Question 5: The books are labeled B₁, B₂, ..., B₁₀. How many sets {S₁, S₂, S₃} exist where S₁, S₂, S₃ are pairwise disjoint and their union is {B₁, B₂, ..., B₁₀}?
- This reformulates the problem in terms of set partitions.
- Each child receives a subset of books; the subsets do not overlap and together cover all books.
Question 6: If each child must receive at least one book, how do the answers change?
- Again, a minimum constraint per cell.
🔍 Distinguishability matters
Don't confuse:
- Indistinguishable objects (dollar bills): only the total amount per child matters.
- Distinguishable objects (books): which specific items each child receives matters.
The excerpt highlights this as a "hidden assumption" that changes the nature of the counting problem.
📏 Scaling up
Question 7: How would we answer these questions if "ten" were really "ten thousand" and "three" were "three thousand"?
- Could you write the answer on a single page?
- This hints at the need for formulas, generating functions, or algorithms rather than brute-force enumeration.
🔗 Other combinatorial domains (mentioned)
🔗 Graph theory, number theory, optimization
The excerpt states that the preliminary chapter will choose examples from:
- Enumeration (covered above)
- Graph theory
- Number theory
- Optimization
However, the provided text does not yet detail the graph theory, number theory, or optimization examples. It mentions that a circular necklace problem with six beads of three colors will be discussed (Figure 1.1 shows four necklaces, the first three being the same), but the excerpt cuts off before elaborating.
🎨 Necklace problem (teaser)
- A circular necklace with six beads will be assembled using three different colors.

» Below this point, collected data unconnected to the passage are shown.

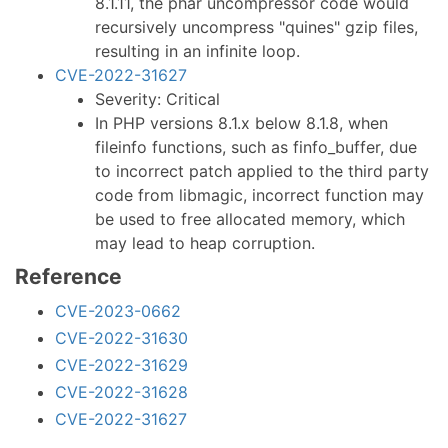
8.1.11, the phar uncompressor code would
recursively uncompress "quines" gzip files,
resulting in an infinite loop.
CVE-2022-31627
Severity: Critical
In PHP versions 8.1.x below 8.1.8, when
fileinfo functions, such as finfo_buffer, due
to incorrect patch applied to the third party
code from libmagic, incorrect function may
be used to free allocated memory, which
may lead to heap corruption.
Reference
CVE-2023-0662
CVE-2022-31630
CVE-2022-31629
CVE-2022-31628
CVE-2022-31627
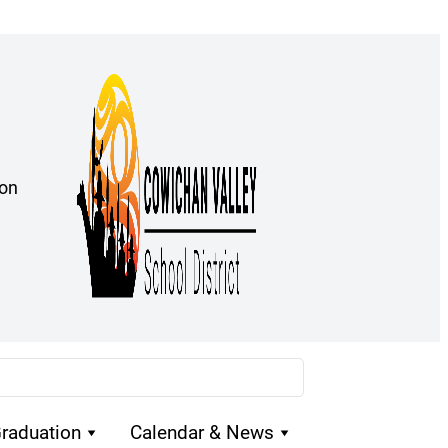
ion
raduation
Calendar & News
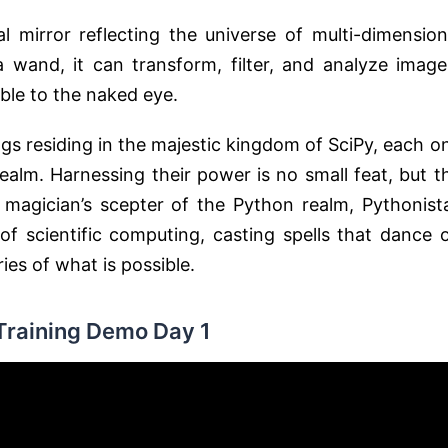
l mirror reflecting the universe of multi-dimension
wand, it can transform, filter, and analyze image
ible to the naked eye.
gs residing in the majestic kingdom of SciPy, each o
ealm. Harnessing their power is no small feat, but t
magician’s scepter of the Python realm, Pythonist
 scientific computing, casting spells that dance 
ies of what is possible.
Training Demo Day 1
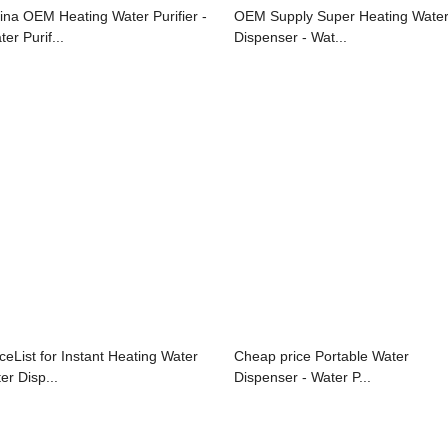
ina OEM Heating Water Purifier -
OEM Supply Super Heating Wate
er Purif...
Dispenser - Wat...
iceList for Instant Heating Water
Cheap price Portable Water
ter Disp...
Dispenser - Water P...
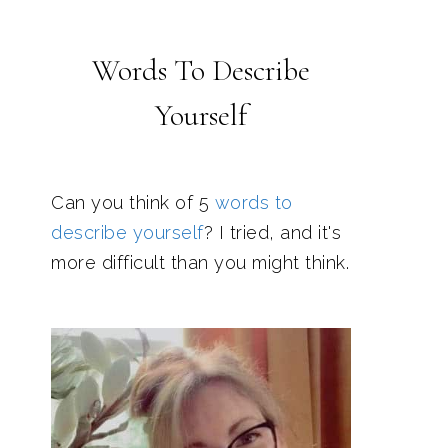
Words To Describe
Yourself
Can you think of 5
words to
describe yourself
? I tried, and it's
more difficult than you might think.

- The excerpt notes that the first three necklaces shown are "actually the same necklace" (each has three red beads), hinting at symmetry and equivalence under rotation/reflection.
- This is a preview of more advanced enumeration (likely Pólya counting, mentioned in the themes).
🎓 Course philosophy
🎓 Informal to formal progression
- The introduction is deliberately informal to make combinatorics accessible.
- Later stages will require more precision.
- The excerpt warns: "you'll only be able to answer a few [questions] now. Later, you'll be able to answer many more … but most likely you'll never be able to answer them all."
🎓 Motivation and engagement
- The tone is encouraging and slightly humorous (e.g., "if we're wrong, you'll become very famous" and "you'll get an A++ and maybe even a Ph.D.").
- The goal is to show that combinatorics is both "fascinating and captivating" and has real-world applications.